(創薬等PF・構造生命科学ニュースウオッチ 2016/02/20)
- フリーランス科学ジャーナリストAsher Mullardによる技術解説記事
- ハイスループットスクリーニング(HTS)によって、数百万の化合物から標的に対して活性を示す化合物の選別が可能になった.近年、化合物にDNAバーコードを付したライブラリー(DNA-encoded library: 以下、DEL)を用意することで、HTSより短時間・低コスト・高効率で薬剤候補を同定することが可能になってきた.
- GlaxoSmithKline(GSK)は200万化合物のHTSラーブラリーを維持しているが、2007年にDELの先駆的ベンチャーを買収し、すでに1兆種類のDNAをタグ付けしたDELを構築した.また、NovartisとRocheはDELの構築に着手した.一方で、X-Chem、Ensemble TherapeuticsあるいはPhilochemといった新興ベンチャーは、産学の顧客リストを整備している.
- DELの構築法はさまざまあるが、主として'DNA recording'と'DNA templating'の手法が利用されている.

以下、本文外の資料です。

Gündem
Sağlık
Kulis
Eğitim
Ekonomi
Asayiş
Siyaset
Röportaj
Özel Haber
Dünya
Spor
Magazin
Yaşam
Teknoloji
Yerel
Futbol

- [DNA recording] アミノ酸、アミン、カルボン酸といった化合物を構築するブロック(BB)を合成し、化学反応によってユニークなDNAタグを付しておく.最初のブロックから始まって、新たなBBを結合するごとに、DNAタグに新たにユニークなDNAタグも接続していく.こうして数千の構築ブロックから膨大な化合物を生成可能であり、さらに、HTSと異なり多数の化合物を同時に(一本の試験管に中で)標的タンパク質と反応させた結果から'DNAバーコード'を手掛かりに薬剤候補化合物を同定可能となる.GSKは、DNA recordingで構築したDELを利用して、エポキシド加水分解酵素(epoxide hydrolase)阻害剤を同定.1,200億規模のDELを構築したX-Chemは、オートタキシン阻害剤を1年間で同定し2017年に治験開始予定.
- [DNA templating] 複数のDNA配列を連結したDNAテンプレートを設計しておき、テンプレート中のDNA配列に相補的なDNAでタグ付けされたBBを順次加え、標的の複数サイトと相互作用可能な環状低分子'macrocycles'を構築.この手法で構築するライブラリーはDNA recordingライブラリーより小規模になるが、 HTSライブラリーの規模を凌ぎ、DNA recordingライブラリーよりは精度が高い.David Liuらは、14,000種類のmacrocyclesライブラリーからインスリン分解酵素阻害剤同定し、ライブラリーを256,000種類へと拡張予定.Liuが設立したEnsemble Therapeuticsは、1,000万種類のmacrocyclesライブラリーを保有.GSKとX-ChemもDNA tamplatingによるDELを保有.
- DELを利用した薬剤候補スクリーニングは、微量の標的タンパク質や不安定な標的タンパク質についても可能であり、スクリーニング精度の向上や標的を膜タンパク質へ広げる研究が進んでいる.